■ **READING PASSAGE**:
This 1956 Telecaster was just refretted. That calls for a new taller nut, but Dan Erlewine just didn’t have the heart to throw out it’s beautifully aged original nut. So he came up with a clever solution!

A clever way to keep the relic look!

In this Trade Secrets video:
  • Original 1956 Tele is beautiful to see
  • Why was there a cutaway under the nut?
  • Adding a nearly invisible "bone graft"
  • Original looks with fresh new frets

Video Transcription

[on-screen text reads: StewMac tools + ideas for guitarmaking. Shimming a Bone Nut By Adding More Bone]

How to raise the height on a vintage bone nut

Dan Erlewine: Here's a 56 Telecaster, the real McCoy. Gorgeous old thing. This is what they're trying to make guitars look like today. But it's all original. We just re threaded it. We were able to leave the lacquer alone because it has this beautiful old patina. Of course, new frets mean you need a new nut because now the old nut, true in this case for sure, is too low for the higher frets and it'll buzz open.

It would've broken my heart to make one for this because it just looks so right. So I figured out a way to make it work again. In fact, I took photos of what I did. There's the nut when it first came in. You can see what I'm talking about. It just sort of belongs. You can see that somebody has filed an arch groove in the bottom of the nut, right where it passes over the walnut truss rod fill.

Remove, clean and radius the old nut

Maybe they figured those two woods contract differently or maybe something swelled up. I think it was done that way at the factory. Anyhow, I took it out very carefully, I penciled in the bottom of the nut and sanded it on 220 grit and 320 grit, Stikit Gold Sandpaper to clean it up to the fretboard 7 1/4" radius. That's what all those radius' were back at that time.

I wanted a clean gluing surface on the bottom of the original nut. Not the old glue that's left on it. Now you see the feet of that nut. The bottom are cleaned down to the bone. You can still see there's that little arch.

■ **DATASET**:
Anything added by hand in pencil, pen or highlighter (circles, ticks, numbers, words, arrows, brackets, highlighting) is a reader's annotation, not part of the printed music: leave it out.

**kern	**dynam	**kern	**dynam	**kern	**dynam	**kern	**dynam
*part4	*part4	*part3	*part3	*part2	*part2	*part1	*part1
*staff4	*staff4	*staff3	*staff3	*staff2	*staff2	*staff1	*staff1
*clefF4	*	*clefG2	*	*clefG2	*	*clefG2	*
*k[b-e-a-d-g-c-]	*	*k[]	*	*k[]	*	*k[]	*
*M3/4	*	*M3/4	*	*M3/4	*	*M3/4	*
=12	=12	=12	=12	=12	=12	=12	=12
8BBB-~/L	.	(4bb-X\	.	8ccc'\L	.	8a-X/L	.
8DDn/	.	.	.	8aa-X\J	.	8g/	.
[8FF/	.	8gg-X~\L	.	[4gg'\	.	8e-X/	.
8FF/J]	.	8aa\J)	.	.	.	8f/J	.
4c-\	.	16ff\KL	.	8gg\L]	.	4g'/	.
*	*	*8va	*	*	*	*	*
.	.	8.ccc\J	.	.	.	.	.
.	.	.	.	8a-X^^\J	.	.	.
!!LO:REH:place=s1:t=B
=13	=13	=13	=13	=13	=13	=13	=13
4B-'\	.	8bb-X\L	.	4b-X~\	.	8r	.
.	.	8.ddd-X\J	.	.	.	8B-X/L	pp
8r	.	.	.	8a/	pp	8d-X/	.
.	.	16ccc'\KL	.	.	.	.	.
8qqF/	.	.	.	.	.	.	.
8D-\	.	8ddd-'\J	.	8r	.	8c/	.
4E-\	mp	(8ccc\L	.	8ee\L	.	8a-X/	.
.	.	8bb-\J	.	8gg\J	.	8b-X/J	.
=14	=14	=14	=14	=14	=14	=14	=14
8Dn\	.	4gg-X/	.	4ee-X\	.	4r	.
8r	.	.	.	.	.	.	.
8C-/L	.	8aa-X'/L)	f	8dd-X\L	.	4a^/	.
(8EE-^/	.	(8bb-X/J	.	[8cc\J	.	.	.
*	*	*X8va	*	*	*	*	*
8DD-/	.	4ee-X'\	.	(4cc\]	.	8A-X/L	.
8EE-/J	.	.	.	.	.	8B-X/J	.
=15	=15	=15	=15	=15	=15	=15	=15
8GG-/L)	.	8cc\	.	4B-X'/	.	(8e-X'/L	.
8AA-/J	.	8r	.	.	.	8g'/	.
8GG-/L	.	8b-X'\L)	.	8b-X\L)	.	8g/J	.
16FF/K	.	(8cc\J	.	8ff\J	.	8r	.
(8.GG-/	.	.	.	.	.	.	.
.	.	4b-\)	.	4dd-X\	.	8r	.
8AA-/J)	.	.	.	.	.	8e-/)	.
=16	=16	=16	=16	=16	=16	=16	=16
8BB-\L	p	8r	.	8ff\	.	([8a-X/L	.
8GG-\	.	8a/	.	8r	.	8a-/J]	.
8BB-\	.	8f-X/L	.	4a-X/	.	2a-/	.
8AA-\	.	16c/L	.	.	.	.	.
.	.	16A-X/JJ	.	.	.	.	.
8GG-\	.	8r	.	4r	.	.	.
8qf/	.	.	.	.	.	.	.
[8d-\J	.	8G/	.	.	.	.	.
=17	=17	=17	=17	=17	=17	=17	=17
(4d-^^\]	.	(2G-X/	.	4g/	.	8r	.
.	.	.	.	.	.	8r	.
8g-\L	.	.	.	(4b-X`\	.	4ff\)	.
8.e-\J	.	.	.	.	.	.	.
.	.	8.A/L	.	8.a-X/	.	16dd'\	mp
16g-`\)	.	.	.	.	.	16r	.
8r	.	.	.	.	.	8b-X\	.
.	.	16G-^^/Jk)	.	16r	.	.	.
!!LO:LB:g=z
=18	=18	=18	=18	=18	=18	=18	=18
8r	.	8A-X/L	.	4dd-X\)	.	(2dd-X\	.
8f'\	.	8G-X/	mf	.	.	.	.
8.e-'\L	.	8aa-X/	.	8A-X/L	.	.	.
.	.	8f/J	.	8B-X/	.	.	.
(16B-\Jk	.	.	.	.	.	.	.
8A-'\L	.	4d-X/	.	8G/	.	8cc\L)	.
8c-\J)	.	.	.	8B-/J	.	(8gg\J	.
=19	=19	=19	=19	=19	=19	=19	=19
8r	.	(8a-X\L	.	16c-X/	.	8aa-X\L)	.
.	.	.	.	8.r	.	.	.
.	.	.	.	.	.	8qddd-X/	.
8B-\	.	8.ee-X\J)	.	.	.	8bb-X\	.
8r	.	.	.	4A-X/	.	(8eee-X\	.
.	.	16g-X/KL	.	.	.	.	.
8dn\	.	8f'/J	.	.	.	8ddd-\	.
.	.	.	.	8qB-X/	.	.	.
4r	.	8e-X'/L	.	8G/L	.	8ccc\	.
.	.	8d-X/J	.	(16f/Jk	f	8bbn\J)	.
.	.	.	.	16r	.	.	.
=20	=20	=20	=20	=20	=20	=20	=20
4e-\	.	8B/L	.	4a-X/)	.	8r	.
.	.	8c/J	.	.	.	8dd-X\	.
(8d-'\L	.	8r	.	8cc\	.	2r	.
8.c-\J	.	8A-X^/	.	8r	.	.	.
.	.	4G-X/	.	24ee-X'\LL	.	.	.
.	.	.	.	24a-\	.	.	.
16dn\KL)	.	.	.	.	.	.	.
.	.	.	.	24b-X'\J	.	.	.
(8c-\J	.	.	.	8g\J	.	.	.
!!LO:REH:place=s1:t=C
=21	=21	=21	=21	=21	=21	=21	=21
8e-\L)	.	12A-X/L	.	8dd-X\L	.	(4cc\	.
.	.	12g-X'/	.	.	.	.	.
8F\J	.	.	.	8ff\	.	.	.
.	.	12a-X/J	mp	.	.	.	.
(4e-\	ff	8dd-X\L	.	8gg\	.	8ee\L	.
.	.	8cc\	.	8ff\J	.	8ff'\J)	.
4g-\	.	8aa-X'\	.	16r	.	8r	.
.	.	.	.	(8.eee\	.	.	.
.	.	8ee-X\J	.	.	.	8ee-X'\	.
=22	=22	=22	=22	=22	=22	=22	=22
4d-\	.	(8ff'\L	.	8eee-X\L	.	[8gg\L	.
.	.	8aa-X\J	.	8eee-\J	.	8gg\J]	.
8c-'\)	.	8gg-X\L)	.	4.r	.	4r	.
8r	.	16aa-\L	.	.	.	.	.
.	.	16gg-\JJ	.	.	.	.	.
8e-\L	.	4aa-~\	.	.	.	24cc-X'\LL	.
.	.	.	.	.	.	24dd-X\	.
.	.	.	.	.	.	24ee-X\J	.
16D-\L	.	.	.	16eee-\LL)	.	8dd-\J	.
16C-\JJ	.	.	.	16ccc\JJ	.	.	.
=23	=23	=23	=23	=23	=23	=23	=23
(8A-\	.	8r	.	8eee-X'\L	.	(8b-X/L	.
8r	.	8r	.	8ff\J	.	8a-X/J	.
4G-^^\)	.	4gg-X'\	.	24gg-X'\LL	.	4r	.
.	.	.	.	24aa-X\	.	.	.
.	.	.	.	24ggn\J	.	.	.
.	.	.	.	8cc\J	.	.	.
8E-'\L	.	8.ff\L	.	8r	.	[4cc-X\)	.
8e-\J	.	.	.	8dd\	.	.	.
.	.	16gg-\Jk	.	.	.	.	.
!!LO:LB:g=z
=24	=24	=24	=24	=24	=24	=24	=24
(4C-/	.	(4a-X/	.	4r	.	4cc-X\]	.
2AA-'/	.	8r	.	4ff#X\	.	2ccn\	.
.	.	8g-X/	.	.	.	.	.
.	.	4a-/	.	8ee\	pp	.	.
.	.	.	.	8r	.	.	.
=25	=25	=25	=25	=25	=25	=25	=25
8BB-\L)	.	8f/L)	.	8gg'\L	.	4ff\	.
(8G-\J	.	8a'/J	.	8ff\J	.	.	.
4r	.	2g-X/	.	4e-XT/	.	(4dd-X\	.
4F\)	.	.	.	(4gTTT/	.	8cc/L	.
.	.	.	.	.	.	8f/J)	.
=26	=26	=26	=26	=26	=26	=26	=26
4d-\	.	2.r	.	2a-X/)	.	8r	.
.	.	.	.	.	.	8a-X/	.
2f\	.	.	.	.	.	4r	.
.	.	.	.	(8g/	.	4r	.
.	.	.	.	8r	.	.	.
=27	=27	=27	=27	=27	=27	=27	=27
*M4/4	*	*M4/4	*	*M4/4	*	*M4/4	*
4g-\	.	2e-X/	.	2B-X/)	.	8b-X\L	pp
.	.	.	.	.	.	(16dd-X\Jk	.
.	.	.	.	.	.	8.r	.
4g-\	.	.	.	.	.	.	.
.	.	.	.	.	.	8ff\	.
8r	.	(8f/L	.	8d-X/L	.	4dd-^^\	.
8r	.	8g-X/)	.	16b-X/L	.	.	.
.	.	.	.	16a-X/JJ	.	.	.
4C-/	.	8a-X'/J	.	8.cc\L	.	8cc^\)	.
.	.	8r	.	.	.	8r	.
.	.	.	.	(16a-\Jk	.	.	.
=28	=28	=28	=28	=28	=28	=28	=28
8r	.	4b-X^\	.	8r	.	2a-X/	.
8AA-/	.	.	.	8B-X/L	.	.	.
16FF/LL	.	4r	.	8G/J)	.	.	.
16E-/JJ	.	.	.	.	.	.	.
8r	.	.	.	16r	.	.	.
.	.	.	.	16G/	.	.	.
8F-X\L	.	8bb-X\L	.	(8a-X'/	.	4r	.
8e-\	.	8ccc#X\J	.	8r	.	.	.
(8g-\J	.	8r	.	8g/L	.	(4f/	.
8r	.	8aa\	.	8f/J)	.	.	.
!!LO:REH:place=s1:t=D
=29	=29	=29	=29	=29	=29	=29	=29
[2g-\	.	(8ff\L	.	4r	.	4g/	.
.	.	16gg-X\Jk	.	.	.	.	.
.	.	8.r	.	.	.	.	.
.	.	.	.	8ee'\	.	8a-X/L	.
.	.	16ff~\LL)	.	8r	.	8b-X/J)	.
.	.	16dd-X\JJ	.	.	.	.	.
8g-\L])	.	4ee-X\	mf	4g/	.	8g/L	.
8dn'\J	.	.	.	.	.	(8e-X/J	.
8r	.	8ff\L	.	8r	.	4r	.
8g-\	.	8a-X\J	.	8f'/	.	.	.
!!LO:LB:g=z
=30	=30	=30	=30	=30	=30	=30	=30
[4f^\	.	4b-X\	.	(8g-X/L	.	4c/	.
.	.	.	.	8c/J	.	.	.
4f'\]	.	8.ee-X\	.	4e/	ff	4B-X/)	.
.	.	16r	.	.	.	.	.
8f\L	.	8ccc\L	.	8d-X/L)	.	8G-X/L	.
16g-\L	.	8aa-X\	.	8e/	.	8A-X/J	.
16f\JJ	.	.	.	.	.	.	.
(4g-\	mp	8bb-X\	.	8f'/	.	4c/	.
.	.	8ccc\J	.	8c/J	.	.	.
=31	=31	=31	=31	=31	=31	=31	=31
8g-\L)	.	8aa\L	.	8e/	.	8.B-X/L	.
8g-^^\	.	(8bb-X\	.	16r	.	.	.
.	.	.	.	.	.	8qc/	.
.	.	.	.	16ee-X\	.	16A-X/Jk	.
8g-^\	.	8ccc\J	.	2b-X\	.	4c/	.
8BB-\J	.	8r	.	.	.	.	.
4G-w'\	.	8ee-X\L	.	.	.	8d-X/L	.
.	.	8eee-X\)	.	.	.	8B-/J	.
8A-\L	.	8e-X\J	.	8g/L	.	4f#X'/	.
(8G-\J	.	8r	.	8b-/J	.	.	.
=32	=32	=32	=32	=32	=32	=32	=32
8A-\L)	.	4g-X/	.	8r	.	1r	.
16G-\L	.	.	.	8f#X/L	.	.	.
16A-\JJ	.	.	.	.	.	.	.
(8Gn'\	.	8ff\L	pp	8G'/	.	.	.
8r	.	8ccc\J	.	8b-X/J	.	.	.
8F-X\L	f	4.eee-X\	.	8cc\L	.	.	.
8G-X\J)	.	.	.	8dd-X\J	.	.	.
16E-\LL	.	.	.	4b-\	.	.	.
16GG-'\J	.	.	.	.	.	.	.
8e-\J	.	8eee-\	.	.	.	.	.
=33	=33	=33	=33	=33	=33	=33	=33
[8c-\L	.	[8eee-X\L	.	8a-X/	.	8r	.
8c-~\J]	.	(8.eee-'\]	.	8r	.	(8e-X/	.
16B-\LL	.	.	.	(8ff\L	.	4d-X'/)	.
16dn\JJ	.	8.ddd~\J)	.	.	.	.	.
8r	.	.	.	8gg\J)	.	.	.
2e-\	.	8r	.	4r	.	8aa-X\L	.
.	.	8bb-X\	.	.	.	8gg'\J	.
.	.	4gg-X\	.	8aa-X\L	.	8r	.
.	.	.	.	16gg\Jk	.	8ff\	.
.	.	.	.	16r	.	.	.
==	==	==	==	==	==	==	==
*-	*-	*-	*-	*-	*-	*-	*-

■ **BRIEF A**: In the 1956 Telecaster text, what grits of sandpaper were used to clean up the bottom of the nut?
■ **BRIEF B**: Write out the 1956 Telecaster text from "Maybe they figured" to "that little arch.".
■ **BRIEF C**: Write what comes next in the 1956 Telecaster text, continuing on from its final sentence.

■ **EXERCISE RESPONSE A**: 220 grit and 320 grit Stikit Gold Sandpaper.

■ **EXERCISE RESPONSE B**:
Maybe they figured those two woods contract differently or maybe something swelled up. I think it was done that way at the factory. Anyhow, I took it out very carefully, I penciled in the bottom of the nut and sanded it on 220 grit and 320 grit, Stikit Gold Sandpaper to clean it up to the fretboard 7 1/4" radius. That's what all those radius' were back at that time.

I wanted a clean gluing surface on the bottom of the original nut. Not the old glue that's left on it. Now you see the feet of that nut. The bottom are cleaned down to the bone. You can still see there's that little arch.

■ **EXERCISE RESPONSE C**:
Glue new nut blanks together

Next I took two StewMac 6001 vintage bone preshaped nut blanks [on-screen text reads: Unbleached Bone Nuts -], that's a mouthful. And super glued them together on some wax paper, so it wouldn't stick with number 20.

So I had a double nut. And the reason I did that is because I wanted something to hold onto when I ran through the bandsaw.

Saw the new nut blank shim and glue to the original

Next, I drew a 7 1/4" radius on the upper glued nut, and using that as a guide, sawed off the top. It's thicker than I needed, I'll shape it later. That's going to be a shim. It's what raises that old nut up. Then I glued that onto the bottom of the original nut, and left it to dry naturally. No rush.

Glue in bone dust

That little archway in the center, I filled with bone dust filed off another nut, stuffed it in and ran number 10 super glue into it [on-screen text reads: StewMac Super Glue -]. The water thin stuff, which wicks all the way through it. A couple of coats of that and it was filled. And then I used the diamond leveling file from the snap file set [on-screen text reads: Snapfile Diamond Leveling File -], just to lightly sand off that excess glue on both sides, the front and back of the nut.

Shape the new nut

So now I had a new glued together nut that was solid but still original, and it would be one that would leave the original patina. And I was ready to fit it down to the final shape. I went through the sanding grits from 220, then 320, slowly worked the bottom down until it fit into the slot at the right height so that my string action was good. And that took a little while. I was being very careful to get the action right because I didn't want to blow it. Normally I do that by eye, but when I want to really be careful, I use the Nut Slotting Gauge. And up at the other end I use my Action Gauge, checking the height of the strings over the 12th fret. And that's where I'm at now. I've just put it back in and glued it in. And we're done.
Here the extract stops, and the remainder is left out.